The new relations between Clearwater and
Scientology was seen when the city recently listed the
organization for the first time as an asset to the
downtown area in a document that will go to
prospective developers. For its part, the church is recruiting
businesses in one of its buildings. The church's
Los Angeles-based leader David Miscavige and other
staff members met with city officials close to a dozen
times to discuss how the church's growth can aid
downtown development efforts.
Naples, FL 34101-3005
CURRENT RESEARCH: Recent Findings On
Religious Behavior And Attitudes.
* A recent survey from the Barna Research Group finds that born-again Christians have a higher divorce rate than non-Christians. In a survey of 4,000 adults, the poll shows that among born again Christians, 27 percent are currently or have previously been divorced, compared to 24 percent of adults who are not born again. The Barna press release notes that most surprising in the survey was that it was not the baby boomers who were the most divorce-prone, but the generation preceding them--the supposedly more conservative "builder" generation. Thirty-seven percent of the adults from the builder generation (currently ages 53-72) have endured a divorce, compared to 34 percent among baby boomers.

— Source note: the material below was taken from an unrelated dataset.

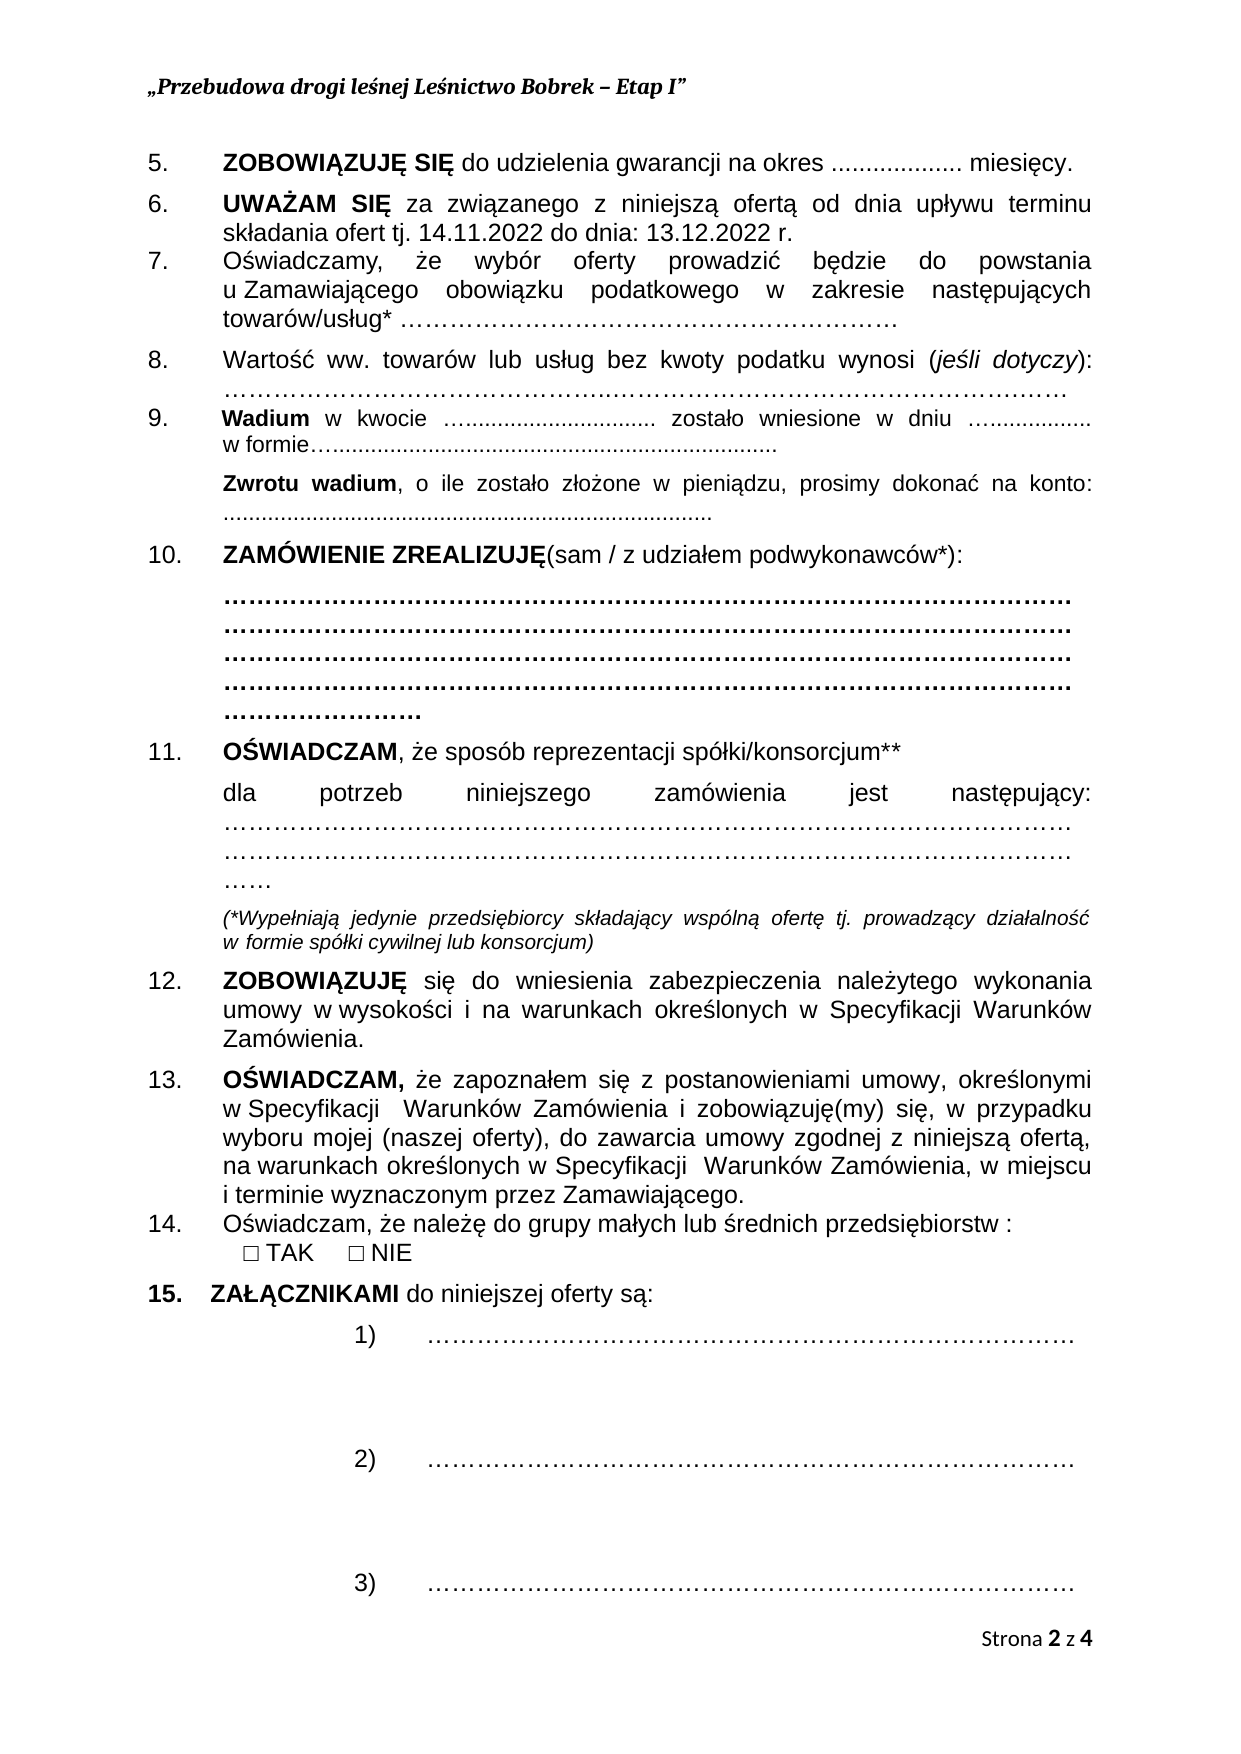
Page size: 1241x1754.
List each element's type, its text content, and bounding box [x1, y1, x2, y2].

* Also somewhat unexpected was that divorce is much
less likely in the Northeast than elsewhere (19 percent
of Northeasterners compared to 27 percent of
Southerners and Midwesterners).
The Christian denomination with the highest likelihood of getting
divorced are Baptists (29 percent), and the
denominations with the lowest are Lutherans and
Catholics. Jews have among the highest divorce rates
(30 percent), while atheists and agnostics fall below
the norm (21 percent). While pollster George Barna
says that the high rate of divorce among evangelicals
has been a fact for the past half-decade, most
disturbing was that many of those experiencing
divorce feel their community of faith provides
rejection more than reconciliation or support.